Eigentlich ist dies alles nicht erwähnenswert, wenn man bedenkt, was noch auf mich zukommt. Ob ich resigniere? Nein, das tue ich bei Weitem nicht, es lässt mich nur demütig in die Zukunft blicken. Zum Glück verfüge ich über eine äußerst stabile Psyche, jedoch bin ich mal sehr gespannt, wie belastbar sie sein wird.
Im Krankenhaus bieten sie eine Betreuung durch Seelsorger und Psychologen an. Dies wird in Zeiten der Hochdosis bestimmt ein Thema werden. Den ersten Kontakt mit Psychologen hatte ich 1999 in meiner Reha auf der Katha. Natürlich war ich mit Vorurteilen behaftet, von wegen Couch und so....weit gefehlt!

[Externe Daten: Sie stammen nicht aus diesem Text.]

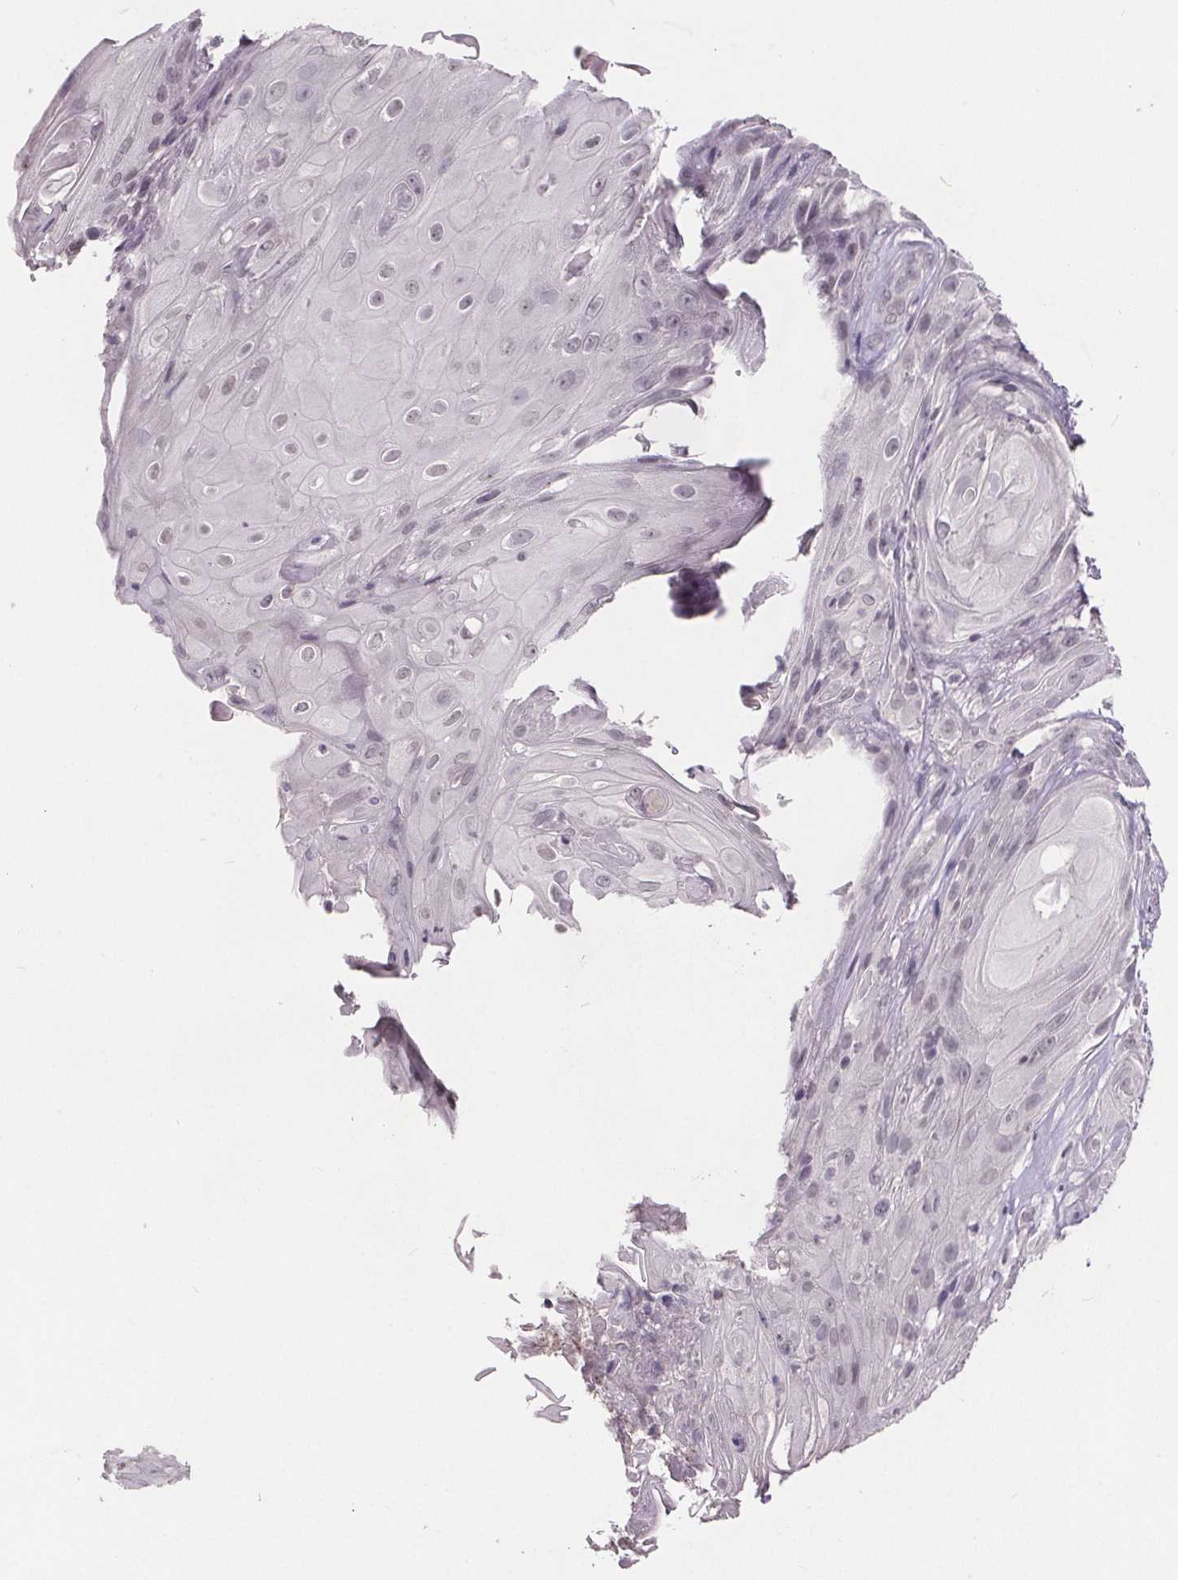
{"staining": {"intensity": "negative", "quantity": "none", "location": "none"}, "tissue": "skin cancer", "cell_type": "Tumor cells", "image_type": "cancer", "snomed": [{"axis": "morphology", "description": "Squamous cell carcinoma, NOS"}, {"axis": "topography", "description": "Skin"}], "caption": "Tumor cells are negative for protein expression in human squamous cell carcinoma (skin).", "gene": "NKX6-1", "patient": {"sex": "male", "age": 62}}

Sie bauten eine angenehme Gesprächsatmosphäre auf (Danke Dir Thomas), ganz unverbindlich und ungezwungen bei Kaffee und Keksen. Wir saßen einfach da und plauderten, das war es dann auch schon - nicht weniger, aber im Nachhinein sehr viel mehr.
Wenn man gedanklich blockiert ist, sich in irgendetwas verrennt hat, wenn man selber keinen Ansatz mehr findet, um sich aus dem "Loch" zu ziehen, dann können Psychologen/Seelsorger/Sozialarbeiter eine wahnsinnig wertvolle Hilfe sein. Sie müssen im Gespräch nur an ganz bestimmten Stellen ansetzen, um die Gedanken des Gegenübers in eine neue Richtung zu lenken.
Bin am Überlegen, ob ich mir diese Hilfe im Krankenhaus hole, solange es mir noch gut geht und sie eigentlich noch gar nicht brauche. Stelle es mir sehr viel angenehmer vor, wenn man sich schon im Vorfeld "beschnuppert" hat. Zudem kennt man sich schon ein wenig und er/sie kann mich wieder an meine positive Einstellung heranführen, wenn sie mir abhanden gekommen ist - weiss, wo er ansetzen kann, was mir wichtig war/ist.
Nochmal auf das stetige Durstgefühl zurückzukommen, stellt es Euch so vor: Ihr habt Durst und freut Euch z.B. auf ne Spezi. Also eingeschenkt und getrunken, lecker war sie. Euer Durstgefühl ist dadurch befriedigt, Ihr fühlt Euch wohl. Gerade dieses "Wohlfühlen" nach dem Trinken habe ich momentan nicht mehr. Es ist schwierig zu beschreiben, es fühlt sich sehr befremdlich an.
Achja, ich beklagte den mir "fehlenden Rhythmus", seit heute Abend habe ich wenigstens ein wenig davon wiedergefunden: vom Bett, aufs Klo und zurück. Da soll ich meine Nieren spülen, habe Durchfall und Probleme mit dem Trinken - und da waren sie wieder, meine drei Probleme (ein Filmspruch für Insider;-).